Input data below:
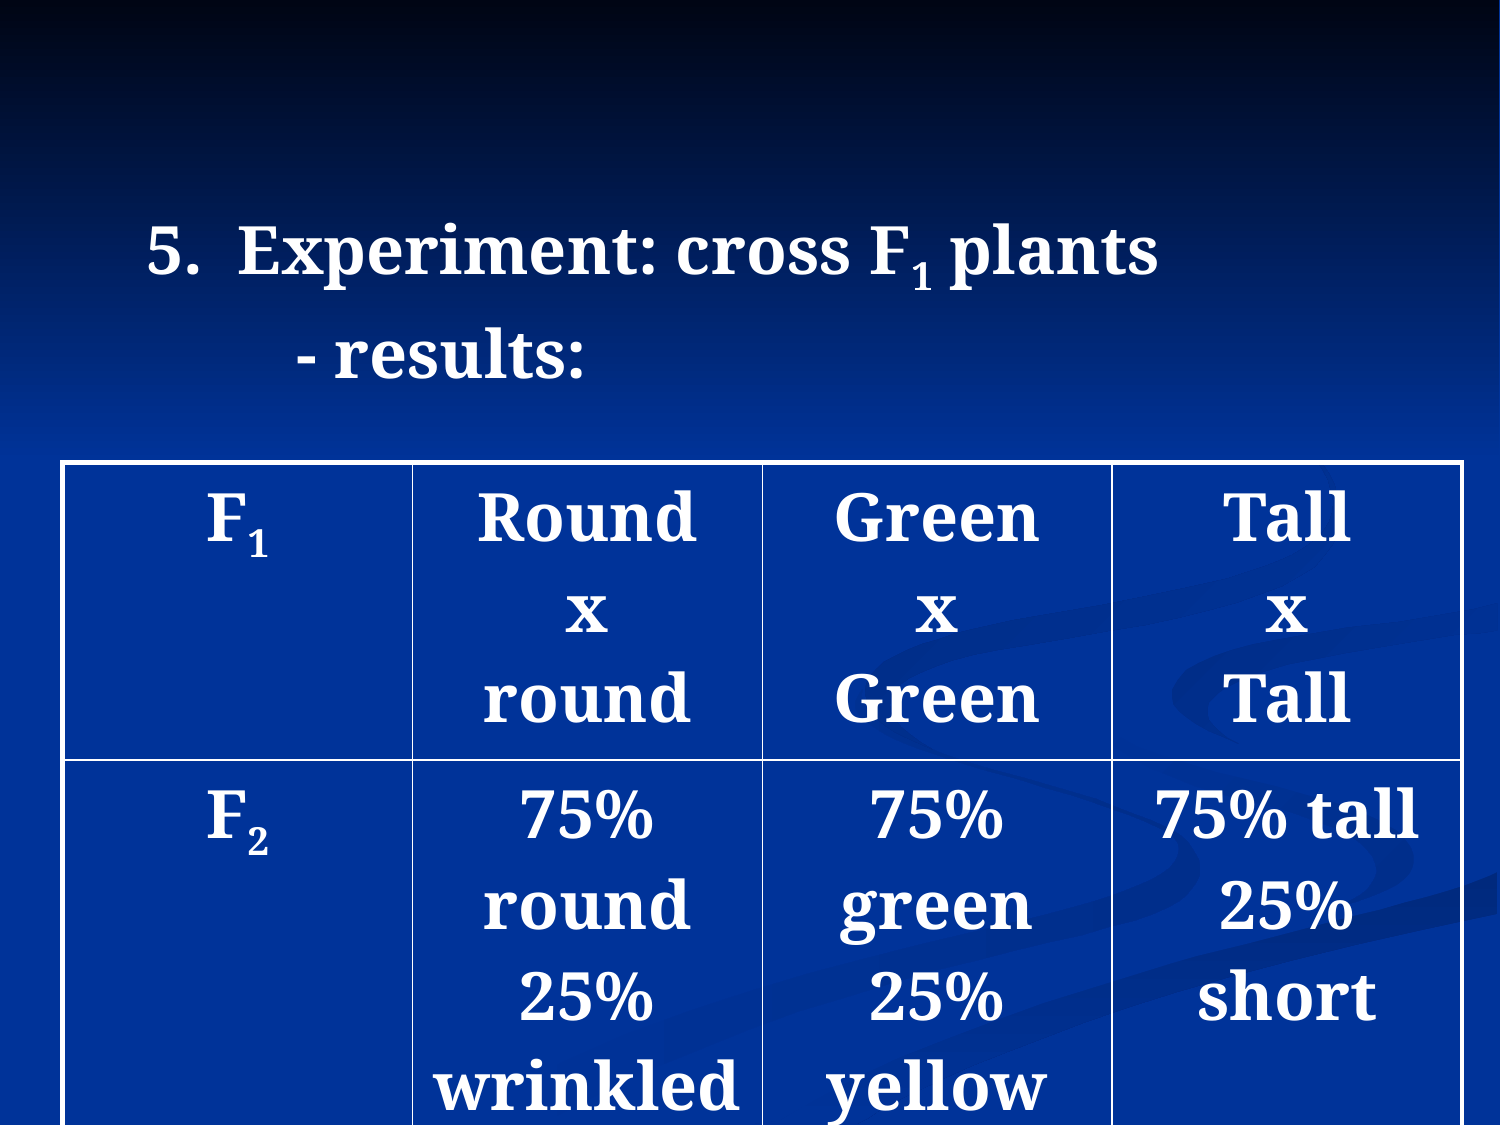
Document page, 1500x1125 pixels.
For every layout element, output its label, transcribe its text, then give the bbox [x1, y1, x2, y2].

table_cell 75% tall 25% short [1113, 761, 1460, 1125]
table_cell 75% round 25% wrinkled [413, 761, 762, 1125]
table_cell F2 [65, 761, 412, 1125]
list 5. Experiment: cross F1 plants - results: [74, 199, 1426, 460]
table_cell 75% green 25% yellow [763, 761, 1111, 1125]
table_header Tall x Tall [1113, 465, 1460, 759]
table_header Round x round [413, 465, 762, 759]
table_header F1 [65, 465, 412, 759]
table_header Green x Green [763, 465, 1111, 759]
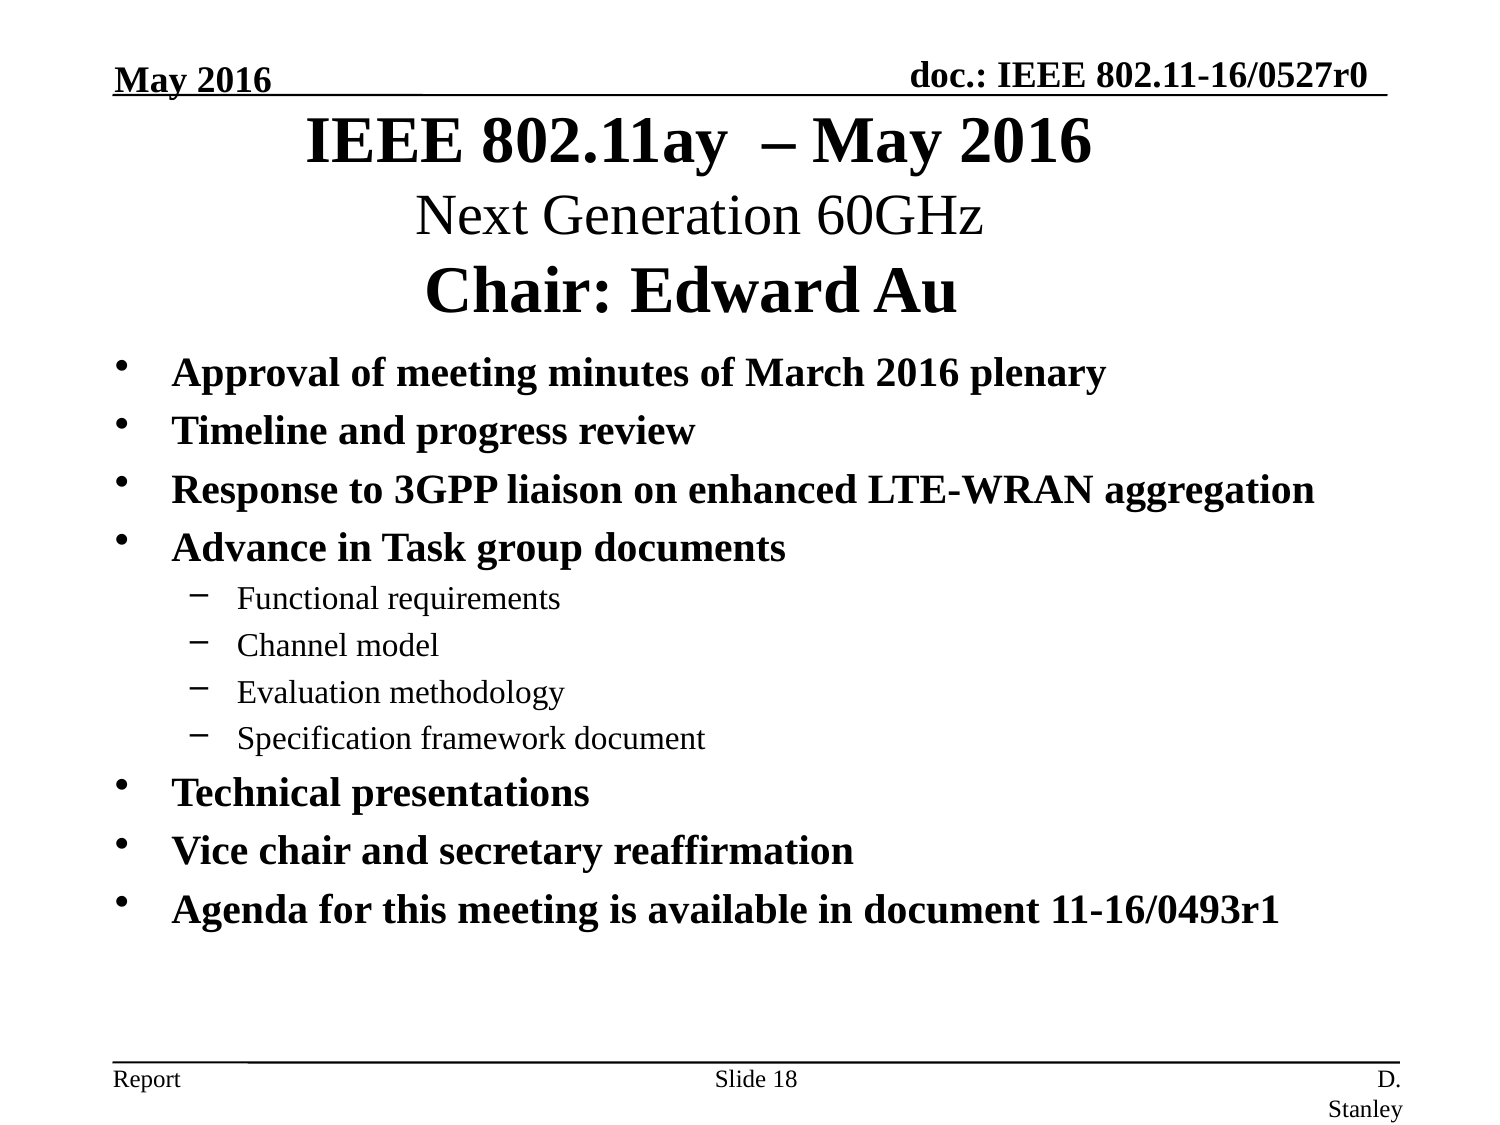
End of Input data.
The records above must all be output exactly. Omit the images.

» **Exercise response**:
Document page, 1500x1125 pixels.
For every layout element, output its label, transcribe its text, then give the bbox [x1, y1, x2, y2].

table_cell 75% tall 25% short [1113, 761, 1460, 1125]
table_cell 75% round 25% wrinkled [413, 761, 762, 1125]
table_cell F2 [65, 761, 412, 1125]
list 5. Experiment: cross F1 plants - results: [74, 199, 1426, 460]
table_cell 75% green 25% yellow [763, 761, 1111, 1125]
table_header Tall x Tall [1113, 465, 1460, 759]
table_header Round x round [413, 465, 762, 759]
table_header F1 [65, 465, 412, 759]
table_header Green x Green [763, 465, 1111, 759]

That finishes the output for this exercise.